Dell plans major restructure

6 Feb 2007

A leaked memo has revealed that returned Dell CEO Michael Dell is planning sweeping changes at the company he founded, with plans to reduce the numbers of managers in the company.

The memo indicates that he plans to remain CEO at the company for the next several years.

He also plans to trim the number of managers reporting directly to him and eliminate bonuses at the company.

Over the past year the company has lost its No 1 spot in the global PC business to HP as well as dealing with a cycle of poor financial performance and an SEC investigation into accounting practices at the company.

It emerged last week that Dell was stepping back to the helm of the company after the resignation of previous CEO Kevin Rollins, who it is understood was under pressure from shareholders to resign.

In the memo Dell, who returned as CEO last week, made it clear that he wanted to stamp out needless bureaucracy at the company and out-of-control operating expenses.

Such a move was necessary, he said, in order to offset the spectre of job cuts at the company.

“We have great people,” the memo read, “but we also have a new enemy: bureaucracy, which costs us money and slows us down. We created it, we subjected our people to it and we have to fix it! I am asking each of you to look across your organisations and eliminate redundancies.”

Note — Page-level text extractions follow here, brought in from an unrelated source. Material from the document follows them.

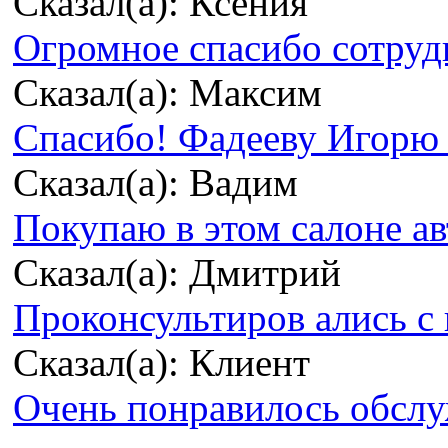
Сказал(а): Ксения
Огромное спасибо сотрудн
Сказал(а): Максим
Спасибо! Фадееву Игорю з
Сказал(а): Вадим
Покупаю в этом салоне ав
Сказал(а): Дмитрий
Проконсультиров ались с 
Сказал(а): Клиент
Очень понравилось обсл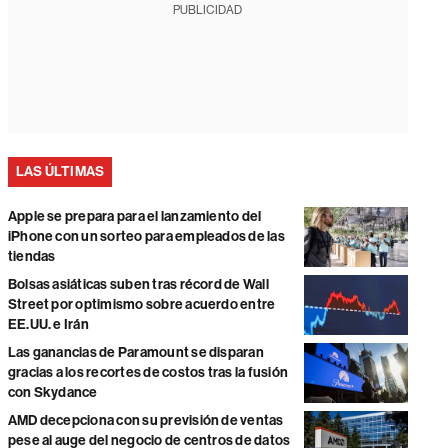
PUBLICIDAD
LAS ÚLTIMAS
Apple se prepara para el lanzamiento del
iPhone con un sorteo para empleados de las
tiendas
Bolsas asiáticas suben tras récord de Wall
Street por optimismo sobre acuerdo entre
EE.UU. e Irán
Las ganancias de Paramount se disparan
gracias a los recortes de costos tras la fusión
con Skydance
AMD decepciona con su previsión de ventas
pese al auge del negocio de centros de datos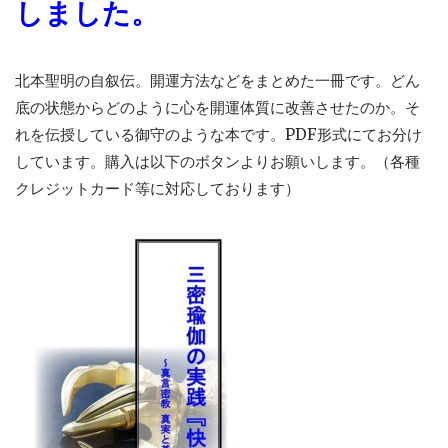
しました。
北本聖明の自叙伝。開運方法などをまとめた一冊です。どん
底の状態からどのように心を開運体質に改善させたのか。そ
れを伝授している御守のような本です。PDF形式にてお分け
しています。購入は以下のボタンよりお願いします。（各種
クレジットカード等に対応しております）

It is understood that Dell intends to reverse his company’s flagging fortunes by focusing on the small and medium-sized business sector, enterprise servers and storage, shorter design times for new products and increased sales in emerging markets.

“There is no luxury of time,” he said. “The competitors are fierce. The difference is this time we have many new assets and some hidden ones that can be brought out. When I started back in 1984, it was just me. But now we are blessed to have an awesome team, many great assets and US$11bn or so.”

Dell, which sells computers, servers and peripherals on a direct basis, employs over 4,000 people between Cherrywood in Dublin and Raheen in Limerick.